The Red Pencil: Tom Taylor’s Brock’s Traitor
by Cindy Vallar
Cindy Vallar analyzes the work behind published manuscripts. In this issue, she profiles Tom Taylor’s Brock’s Traitor.
Characters. They are essential to any story. They are equally important in propelling the story from the beginning through the middle to its conclusion. But any character – whether they play a major or minor role – must be believable and must draw us into the story, involve us to such a degree that we care about them. “[Readers] want your characters to seem like real people. Whole and alive, believable and worth caring about. Readers want to get to know your characters as well as they know their own friends, their own family.”1
How does an author create such a character? She examines what motivates the character, where he comes from, what his reputation is, and what he looks like. She also takes into account his relationships with other characters, his habits and patterns, his talents and abilities, and his tastes and preferences. Of all these elements, the three we care about the most are: What does the character do in the story? What are his motives? What incidents from his past influence his actions in the present?

### Supplied information
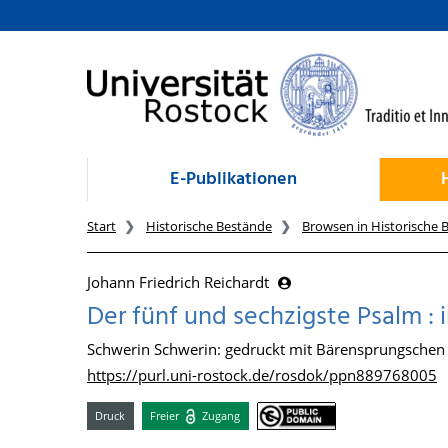
zum Inhalt
E-Publikationen
Start
Historische Bestände
Browsen in Historische 
Johann Friedrich Reichardt
Der fünf und sechzigste Psalm : 
Schwerin Schwerin: gedruckt mit Bärensprungschen 
https://purl.uni-rostock.de/rosdok/ppn889768005
Druck
Freier
Zugang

### Exercise tasks
**1.** Decide whether each statement agrees with the Red Pencil column, answering yes or no and quoting the deciding words: (a) An author should consider a character's talents and abilities. (b) Only characters with major roles need to be believable. (c) Readers want to know the characters as well as they know their own friends and family.
**2.** According to the Red Pencil column, which three things about a character do we care about the most?

### Solution list
**1.**
(a) Yes: "his talents and abilities"
(b) No: "any character – whether they play a major or minor role – must be believable"
(c) Yes: "Readers want to get to know your characters as well as they know their own friends, their own family."

**2.** What the character does in the story, what his motives are, and what incidents from his past influence his actions in the present.